Speaking about the meeting of the CEC’s top officials with the ODIHR mission on 15 July, Nikolai Lozovik said: “It was an expanded participation session. Two organizations were represented. The OSCE Parliamentary Assembly was represented by Director of Elections Andreas Baker. The OSCE ODIHR was represented by senior advisor for elections, acting deputy director of the ODIHR Elections Department Tatiana Bogusevich and advisor of the Elections Department Vladimir Misev.”
“They were grateful that the Republic of Belarus had invited a mission to monitor the election. They will surely seize the opportunity,” said Nikolai Lozovik while talking about what had been said during the conversation with representatives of the ODIHR mission.
The official explained that Belarus’ CEC had made the mission familiar with preparations for the election. “It was noted that the work proceeds in accordance with the calendar plan. Now documents are being submitted for the sake of registering initiative groups of potential candidates and territorial commissions are being formed,” said Nikolai Lozovik. He remarked that the CEC encourages subordinate commissions to enable a free, democratic campaign without excessive restrictions and prohibitions. “During the seminars and forthcoming training sessions for members of election commissions we will draw attention to the need to secure respectful and law-abiding relations between all the parties involved in the election process: political parties, candidates, authorized representatives, members of the commissions, and observers,” said Nikolai Lozovik.
The ODIHR mission was interested in the system of election commissions, in particular, the composition of the Central Election Commission, the procedure used to set it up, the number of territorial and precinct election commissions and so on.

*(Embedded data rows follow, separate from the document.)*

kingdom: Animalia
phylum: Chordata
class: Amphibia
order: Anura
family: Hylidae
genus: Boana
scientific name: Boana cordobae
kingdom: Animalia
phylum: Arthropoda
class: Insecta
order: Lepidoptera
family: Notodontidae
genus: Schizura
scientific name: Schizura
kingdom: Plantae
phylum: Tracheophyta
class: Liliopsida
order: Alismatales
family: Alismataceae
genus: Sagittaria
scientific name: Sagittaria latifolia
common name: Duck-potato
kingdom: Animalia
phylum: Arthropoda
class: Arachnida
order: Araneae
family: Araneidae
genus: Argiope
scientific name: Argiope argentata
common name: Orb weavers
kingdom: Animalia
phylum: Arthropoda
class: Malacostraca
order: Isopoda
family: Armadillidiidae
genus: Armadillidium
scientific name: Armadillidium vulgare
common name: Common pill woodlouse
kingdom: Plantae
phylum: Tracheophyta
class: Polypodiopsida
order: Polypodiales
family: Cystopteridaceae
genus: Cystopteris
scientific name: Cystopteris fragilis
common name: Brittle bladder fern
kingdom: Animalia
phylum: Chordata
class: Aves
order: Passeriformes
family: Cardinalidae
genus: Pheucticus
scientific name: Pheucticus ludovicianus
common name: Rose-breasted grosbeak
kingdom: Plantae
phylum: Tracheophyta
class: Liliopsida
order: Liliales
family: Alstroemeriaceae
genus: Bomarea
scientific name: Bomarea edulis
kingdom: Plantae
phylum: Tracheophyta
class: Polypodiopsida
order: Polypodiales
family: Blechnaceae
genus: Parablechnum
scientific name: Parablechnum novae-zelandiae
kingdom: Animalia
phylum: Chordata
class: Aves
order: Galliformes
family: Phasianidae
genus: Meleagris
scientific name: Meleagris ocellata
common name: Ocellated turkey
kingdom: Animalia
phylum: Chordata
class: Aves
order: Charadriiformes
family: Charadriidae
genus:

They paid close attention to recent amendments to election laws. “In particular, they were interested in the formation of funds of candidates, the procedure used to replenish the funds and how spending is overseen,” explained the CEC Secretary. Participants of the mission also asked a number of other questions. In particular, they were interested in whether the norm that requires that representatives of political parties and public associations have to comprise one third of the members of an election commission was observed. “The norm was observed everywhere in Belarus, even in the remotest populated localities in the countryside. If there were no political parties over there, then youth organizations, trade unions, and war veteran organizations were present there,” noted Nikolai Lozovik.
Apart from that, the sides discussed the prohibition of campaigning in favor of boycotting the election. Nikolai Lozovik reminded representatives of the mission that Belarus had acceded to the CIS convention on standards of democratic elections, voting rights and freedoms. “The convention prohibits boycotting an election. The prohibition applies not only to speeches made by candidates but to all citizens of the country. If the state spends a lot of money organizing and preparing an election, then citizens are forbidden to campaign for the sake of disrupting this most important event,” said Nikolai Lozovik.
BelTA reported earlier that an OSCE ODIHR needs assessment mission will stay in Belarus on 15-17 July. Plans have been made to arrange meetings with representatives of government agencies and the civil society, the main political parties, mass media, non-governmental organizations, and probable presidential candidates.